Es dauerte bis zum späten Nachmittag, bis sie das Ziel erreicht hatte. Bisher kannte sie es nur von der Karte her, nun war sie zum ersten Mal da, fuhr den Jeep in eine Senke und stieg aus.
Rose lächelte und fühlte sich auf der Hochebene frei wie selten in ihrem Leben. Sie genoss die saubere Luft, während die hohen Berge mit ihren glitzernden Schneegipfeln grüßten.
Ja, hier würde sie bleiben. Das war genau der Ort. Sie freute sich, dass die Karte sie nicht in die Irre geführt hatte, obwohl diese Gegend einsam und sehr unwirtlich war.
An der Nordseite endeten lange Geröllhänge an schroffen Bergkanten. Zum Süden hin sah die Landschaft anders aus. Hier zeigte das Hochtal seine grüne oder lieblichere Seite, auch wenn das Gras mehr einer Steppe ähnelte. Immerhin durchfloss ein kleiner Gebirgsbach diese Talseite. Er war nur in der Hälfte seines Verlaufs sichtbar, denn sehr schnell verschwand er in einem Erdloch.

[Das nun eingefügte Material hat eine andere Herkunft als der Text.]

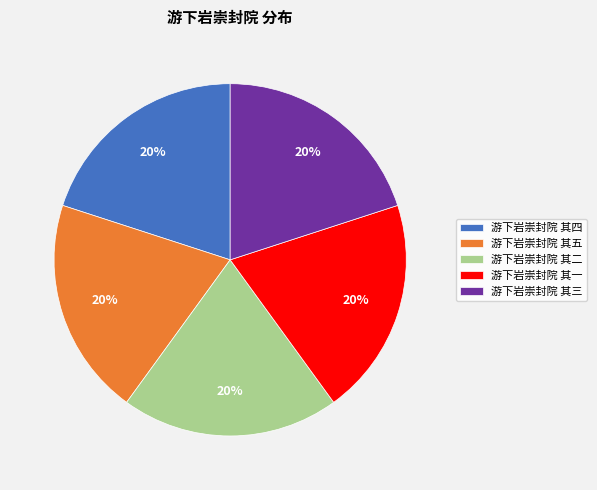

Is there a majority slice in this chart?

No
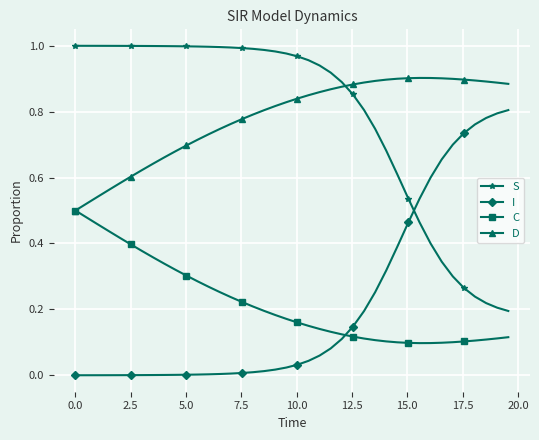

True or false: I and D cross at least once.

False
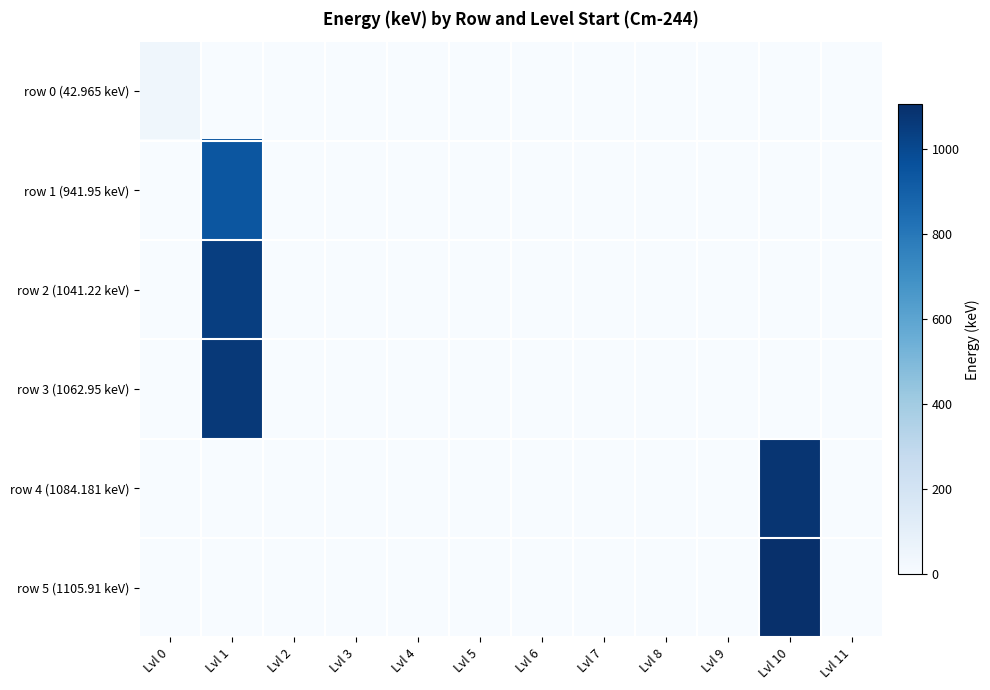

Rank the series by their maximum value, from highest to lowest.

row 5 (1105.91 keV), row 4 (1084.181 keV), row 3 (1062.95 keV), row 2 (1041.22 keV), row 1 (941.95 keV), row 0 (42.965 keV)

Im Süden waren die Berge auch nicht so glatt und nah. Sie zeigten oft seltsame Formen, man sah Risse, Spalten und auch Vorsprünge, die in der anbrechenden Dämmerung eine ungewohnte Farbe annahmen.
Ein Berggrat sah aus wie ein auf dem Rücken liegender Indianer.
Rose stieg wieder in den Wagen. Wenn sich schon die Gelegenheit ergab, an einem Bergbach zu campieren, wollte sie diese auch nutzen. Auf der Hinfahrt hatte sie ihn nicht gesehen.
Neben dem glänzenden Wasserlauf hielt sie an. Nicht weit entfernt bildete er einen kleinen See. In diesem See lag viel Treibholz.
Rose ging hin, um es sich näher anzuschauen. Das Holz war verbrannt. Irgendjemand musste hier ein Feuer gemacht haben. In der Wasserfläche sah sie ihr Spiegelbild. Zwar durch Wellen verzerrt, doch sie konnte das blonde Haar erkennen, das sie zu einem Pferdeschwanz zusammengebunden hatte. Auch die Jeans passten zu ihr, ebenso wie die Stiefel und das karierte Hemd, dessen bunter Stoff unter der grauen abgeschabten Lederjacke schimmerte.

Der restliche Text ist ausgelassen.